Of course, when you ask somebody to code during the interview, be reasonable.
Many people do not remember the language syntax or the names of library functions. That's entirely ok. We either let people use some reference guide or Google, or just tell them that they should not worry syntax. To us, what matters most is algorithms, so this is what we pay attention to. You may worry more about something else, but whatever it is, make sure you carefully construct your questions to test for that, rather than just asking whatever you feel like at the moment.

2nd face-to-face interview

Now, the candidate passed your interview, and you invited him to come again to "meet the team." Sounds innocent, but this is one of the more challenging parts of the process. You've got to recognize that people have widely different interviewing skills, and sometimes even great engineers make poor interviewers.
Work with them. Agree, as a team, on which questions to ask, and who will ask them. Sit in on some interviews yourself, to make sure you are satisfied with the interview dynamics. It's often best if people interview in pairs: it takes less candidate's time and lets the interviewers to learn from each other.

The 2nd face-to-face interview is also a good time to further investigate some
personality issues. For example, the team may agree that during the interview,
one team member will try to push the candidate a bit, disagree with him strongly on some issues, and see how the candidate handles it. You don't want to go too far, but it's a useful test. Nothing kills productivity in a startup like engineers who do not know how to disagree with each other professionally.

All right, everybody has talked to the candidate, now what? This is the place where it's especially important to have a well-defined process. It's best to have a formal scale, on which everybody will grade the candidate. The scale we have at Coral8 was popularized by Siskel and Ebert: thumbs up, thumbs down, and we also have many gradations in between. It's not important what you have, the scale 1-10 works just as well.

It also helps to have a threshold. Let's say your threshold is 7. It means that you do not want to hire anybody with the average score below 7. If you have only one serious candidate for the position, you just need to decide whether he scored above your threshold or not. If you have multiple candidates, you need to compare them to each other, using their combined scores.

How you combine the scores given by different team members is an art, not a science. You may start with simple averaging. Or you may want to say that anybody with one or two votes below the threshold is automatically disqualified.
You may also keep in mind that one person's 9 may well be another person's 6.
The ultimate decision is yours, but what's important is that you as a team talk about the candidate, and discuss what people like and dislike about the person.
During this discussion, you'll learn a lot about the candidate, and you'll learn even more about your team!
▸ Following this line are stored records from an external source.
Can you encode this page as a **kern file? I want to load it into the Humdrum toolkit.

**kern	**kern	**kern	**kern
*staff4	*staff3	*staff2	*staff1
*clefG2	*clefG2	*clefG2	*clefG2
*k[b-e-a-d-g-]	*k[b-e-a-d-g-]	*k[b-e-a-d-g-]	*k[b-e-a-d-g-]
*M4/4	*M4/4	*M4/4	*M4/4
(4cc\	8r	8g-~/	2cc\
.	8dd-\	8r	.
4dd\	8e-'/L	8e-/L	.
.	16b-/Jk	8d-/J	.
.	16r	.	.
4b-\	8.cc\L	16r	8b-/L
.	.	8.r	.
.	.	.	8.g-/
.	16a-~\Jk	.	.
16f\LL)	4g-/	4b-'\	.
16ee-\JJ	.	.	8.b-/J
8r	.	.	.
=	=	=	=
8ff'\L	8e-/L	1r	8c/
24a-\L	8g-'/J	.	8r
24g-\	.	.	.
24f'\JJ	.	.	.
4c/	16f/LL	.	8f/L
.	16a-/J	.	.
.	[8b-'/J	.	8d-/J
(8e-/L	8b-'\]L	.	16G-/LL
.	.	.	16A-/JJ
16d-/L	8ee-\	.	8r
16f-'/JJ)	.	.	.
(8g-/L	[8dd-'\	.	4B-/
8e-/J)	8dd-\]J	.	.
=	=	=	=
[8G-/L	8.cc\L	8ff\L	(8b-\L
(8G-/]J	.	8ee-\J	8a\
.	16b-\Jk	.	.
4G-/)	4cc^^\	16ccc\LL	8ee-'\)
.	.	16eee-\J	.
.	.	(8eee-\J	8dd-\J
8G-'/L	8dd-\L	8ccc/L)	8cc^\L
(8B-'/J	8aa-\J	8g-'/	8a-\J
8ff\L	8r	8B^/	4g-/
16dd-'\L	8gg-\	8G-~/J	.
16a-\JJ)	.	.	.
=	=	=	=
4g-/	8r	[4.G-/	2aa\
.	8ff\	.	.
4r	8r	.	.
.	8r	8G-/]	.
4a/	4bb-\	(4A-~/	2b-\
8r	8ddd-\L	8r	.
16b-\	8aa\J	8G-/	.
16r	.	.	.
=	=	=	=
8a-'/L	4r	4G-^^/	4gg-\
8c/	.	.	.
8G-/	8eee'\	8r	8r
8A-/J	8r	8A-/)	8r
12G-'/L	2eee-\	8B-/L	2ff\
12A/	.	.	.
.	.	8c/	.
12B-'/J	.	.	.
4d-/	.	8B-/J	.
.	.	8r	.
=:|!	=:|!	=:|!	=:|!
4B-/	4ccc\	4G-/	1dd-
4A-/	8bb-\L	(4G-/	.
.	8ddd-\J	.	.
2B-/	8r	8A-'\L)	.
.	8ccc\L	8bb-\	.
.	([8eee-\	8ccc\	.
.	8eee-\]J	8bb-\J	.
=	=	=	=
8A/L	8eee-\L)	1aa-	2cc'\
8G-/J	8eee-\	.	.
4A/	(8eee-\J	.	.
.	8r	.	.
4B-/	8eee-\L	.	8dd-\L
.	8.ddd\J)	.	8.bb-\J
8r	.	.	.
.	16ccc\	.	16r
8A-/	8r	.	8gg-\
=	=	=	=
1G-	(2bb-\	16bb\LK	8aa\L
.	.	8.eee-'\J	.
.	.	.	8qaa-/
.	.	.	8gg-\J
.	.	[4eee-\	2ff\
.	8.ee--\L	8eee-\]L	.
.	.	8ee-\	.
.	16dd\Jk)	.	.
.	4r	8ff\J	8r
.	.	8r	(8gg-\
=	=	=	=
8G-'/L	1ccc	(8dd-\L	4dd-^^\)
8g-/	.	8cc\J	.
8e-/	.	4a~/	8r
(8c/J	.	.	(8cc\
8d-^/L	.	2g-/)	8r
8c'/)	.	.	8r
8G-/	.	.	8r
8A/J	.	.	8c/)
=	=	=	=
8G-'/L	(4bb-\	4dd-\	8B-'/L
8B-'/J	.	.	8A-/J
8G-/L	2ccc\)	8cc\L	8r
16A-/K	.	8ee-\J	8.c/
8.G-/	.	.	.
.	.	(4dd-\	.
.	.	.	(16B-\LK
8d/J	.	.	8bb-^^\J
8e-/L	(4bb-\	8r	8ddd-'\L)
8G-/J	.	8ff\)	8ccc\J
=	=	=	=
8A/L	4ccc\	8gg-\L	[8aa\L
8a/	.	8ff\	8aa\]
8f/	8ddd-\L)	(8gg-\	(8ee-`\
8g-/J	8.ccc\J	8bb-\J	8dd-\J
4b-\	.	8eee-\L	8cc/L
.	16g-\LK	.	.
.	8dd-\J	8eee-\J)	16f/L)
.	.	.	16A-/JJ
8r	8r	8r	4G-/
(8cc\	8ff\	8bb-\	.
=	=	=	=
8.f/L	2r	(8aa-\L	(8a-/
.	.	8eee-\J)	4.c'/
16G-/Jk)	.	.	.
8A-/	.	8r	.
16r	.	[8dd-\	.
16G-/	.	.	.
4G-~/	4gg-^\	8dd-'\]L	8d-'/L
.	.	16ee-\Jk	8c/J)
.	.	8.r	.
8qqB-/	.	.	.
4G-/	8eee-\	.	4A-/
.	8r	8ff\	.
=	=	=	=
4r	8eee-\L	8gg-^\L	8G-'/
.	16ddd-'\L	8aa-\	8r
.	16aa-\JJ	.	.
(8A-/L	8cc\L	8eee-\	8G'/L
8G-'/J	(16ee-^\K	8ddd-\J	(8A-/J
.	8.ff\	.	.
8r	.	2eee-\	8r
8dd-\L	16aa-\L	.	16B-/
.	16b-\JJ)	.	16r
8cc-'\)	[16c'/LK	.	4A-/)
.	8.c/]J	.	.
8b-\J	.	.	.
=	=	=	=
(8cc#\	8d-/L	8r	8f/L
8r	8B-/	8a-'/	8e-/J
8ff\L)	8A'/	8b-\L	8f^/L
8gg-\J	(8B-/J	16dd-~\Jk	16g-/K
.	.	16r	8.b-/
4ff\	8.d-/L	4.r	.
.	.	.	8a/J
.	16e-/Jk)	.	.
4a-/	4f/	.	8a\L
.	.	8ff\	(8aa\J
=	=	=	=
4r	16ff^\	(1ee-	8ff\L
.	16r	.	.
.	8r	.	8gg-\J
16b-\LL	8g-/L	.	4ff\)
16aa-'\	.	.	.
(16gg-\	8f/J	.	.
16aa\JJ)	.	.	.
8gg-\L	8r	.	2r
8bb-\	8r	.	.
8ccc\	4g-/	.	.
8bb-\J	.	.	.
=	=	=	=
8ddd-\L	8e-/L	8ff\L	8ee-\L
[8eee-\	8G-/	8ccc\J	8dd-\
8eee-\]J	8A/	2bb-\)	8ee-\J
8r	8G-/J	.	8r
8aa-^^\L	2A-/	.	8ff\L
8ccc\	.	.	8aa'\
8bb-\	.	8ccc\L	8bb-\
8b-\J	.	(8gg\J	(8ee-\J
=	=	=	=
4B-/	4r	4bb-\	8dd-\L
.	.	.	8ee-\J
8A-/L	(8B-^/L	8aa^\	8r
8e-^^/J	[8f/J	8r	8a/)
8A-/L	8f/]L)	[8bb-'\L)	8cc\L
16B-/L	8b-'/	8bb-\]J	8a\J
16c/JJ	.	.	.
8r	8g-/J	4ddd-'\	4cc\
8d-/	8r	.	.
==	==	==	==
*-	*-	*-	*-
There are many parts of the hiring process that we have not covered yet: formal reference check, informal reference check, offer negotiation, etc. The important point, however, may have nothing to do with hiring per se. To many people, the words "startup" and "process" are mutually contradictory. Processes are for Fortune 500 companies, right? Not so fast. Like it or not, there are many processes going on in any startup. You may recognize, structure, and optimize them. Or you may hope that they just work by themselves. The interviewing process is a good example of a process that will produce some results either way: after all, no startups die because they cannot hire any people at all. But there are certainly ways to make this process much more effective, efficient, and enjoyable for all participants.